Getting expert care without patients stepping out of their homes—or surgeons out of the clinic—is quickly becoming the norm. The US telemedicine market size was estimated at $35.75 billion in 2024 and is expected to hit around $160.45 billion by 2034. Driving this growth is the ability to offer real-time, two-way communication platforms allowing patients to access healthcare services with improved accuracy and convenience.
Sports medicine clinics and orthopedic practices could integrate AI-assisted medical history and movement reports within their existing electronic health record (EHR) systems to centralize records and visualize biomechanical changes over time. They can use AI to auto-log movement abnormalities and correlate digital biomarker data with performance to fine-tune exercise plans. When abnormalities occur, communications platform features like automated alerts can notify medical professionals and physios to review the data, and summary features, powered by natural language processing (NLP), can help teams gain a top-level view of athletes’ symptoms as part of these alerts.
Clinician support with AI tools
AI-enabled tools won’t be replacing your healthcare provider any time soon, but they may help them become more efficient.
Healthcare has gotten more complex, and the amount of information that has to be processed has grown exponentially.
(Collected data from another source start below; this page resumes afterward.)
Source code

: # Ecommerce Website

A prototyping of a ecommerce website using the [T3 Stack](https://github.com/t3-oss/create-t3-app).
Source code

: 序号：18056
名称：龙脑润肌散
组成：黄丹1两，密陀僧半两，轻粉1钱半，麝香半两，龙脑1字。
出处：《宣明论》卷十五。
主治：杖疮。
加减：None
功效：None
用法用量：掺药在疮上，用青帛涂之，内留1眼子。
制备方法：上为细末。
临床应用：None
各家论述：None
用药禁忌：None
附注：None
Similarly, the processes to ingest, manage, and act on this information have also gotten increasingly convoluted. AI can be a valuable adjunct to streamline redundant and inefficient workflows, ranging from ambient listening and documentation tools (AI scribes), clinical decision support, patient communication, and workflow optimization.
A 2024 study in JAMA showed AI-enabled tools helped improve physician efficiency by a median of 27%. A 2022 study by the AMA also showed physicians valued the promise of this efficiency, with over 65% of physicians citing this as the primary benefit. The burdens of rote, nonclinical tasks have eroded physician morale. Leveraging AI-based tools the right way could help mitigate the problem of physician burnout.
Athletes face relentless pressure to outperform themselves and beat the latest records. As competition intensifies, athletes are turning to NLP-powered tools that translate complex data from CAMA systems and wearables into clear, real-time feedback. These tools don’t just track—they talk, guiding athletes through each micromovement like a coach in their pocket, helping them avoid injury and perform at their best.
Article authored by Nate Macleitch, CEO of HIPAA-compliant AI communications provider QuickBlox, and Sanat Dixit, MD, MBA, Neurosurgeon, Founder and CEO of Theos Health.